What is a power of attorney document?
A power of attorney is a legal document authorizing someone to make decisions and sign documents on behalf of someone else. Generally, the person creating the power of attorney is known as the “principal,” who authorizes another person to act as an “agent,” or “attorney in fact” to sign documents as the principal’s representative.
If someone signs a document as attorney in fact, whose name and signature am I notarizing, the attorney in fact, the principal or both?
You notarize the signature of the attorney in fact, not the principal. The confusion may spring from the fact that when signing a document on behalf of a principal, an attorney in fact will typically sign their name and the name of the person they are representing, such as “John Burns, attorney in fact for Mary Anderson, principal” or “Mary Anderson, principal, by John Burns, attorney in fact.”
However, since the attorney in fact has legal authority to represent the principal, you notarize the attorney in fact’s signature. This means you verify the identity of the attorney in fact — not the principal — following your state’s laws and write only the attorney in fact’s name in the notarial certificate wording.
When signing your journal entry, the attorney in fact should sign only his or her name. Under the “Additional information” section of the journal entry, you should note that the attorney in fact is signing on behalf of an absent principal and include the principal’s name.
An attorney in fact presented me with an affidavit that includes the principal’s name and is requesting a jurat. Can an attorney in fact swear to or affirm the statement in the affidavit on behalf of the principal?
In most cases, one person cannot swear to or affirm truthfulness on behalf of another. If the attorney in fact requests a jurat or verification upon oath or affirmation, the attorney in fact must swear to or affirm the statement in his or her name only.

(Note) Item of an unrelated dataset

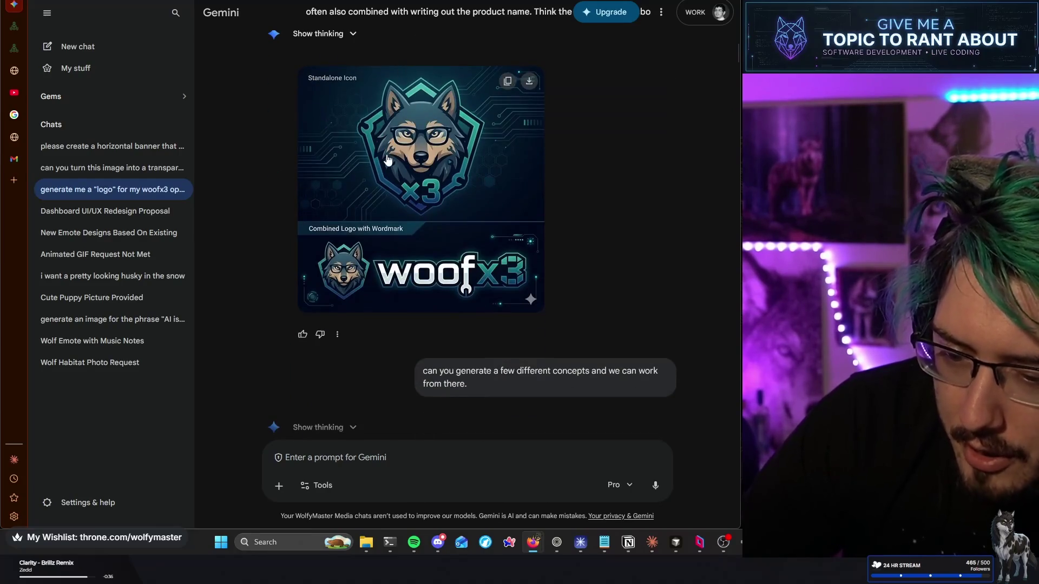
scroll(582, 190, down, 10)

Using our previous example, if John Burns, attorney in fact for principal Mary Anderson, requests that you execute a jurat, he may state “I, John Burns, swear (or affirm) …” but he may not state “Mary Anderson swears (or affirms) ….”
If I’m notarizing the signature of an attorney in fact, do I need to ask for proof the signer has power of attorney first?
Each state’s laws are different on this matter, so you will need to check your state’s Notary handbook or guidelines. Some states, such as Hawaii and Utah, require the Notary to see proof that the signer has power of attorney. Most other states do not.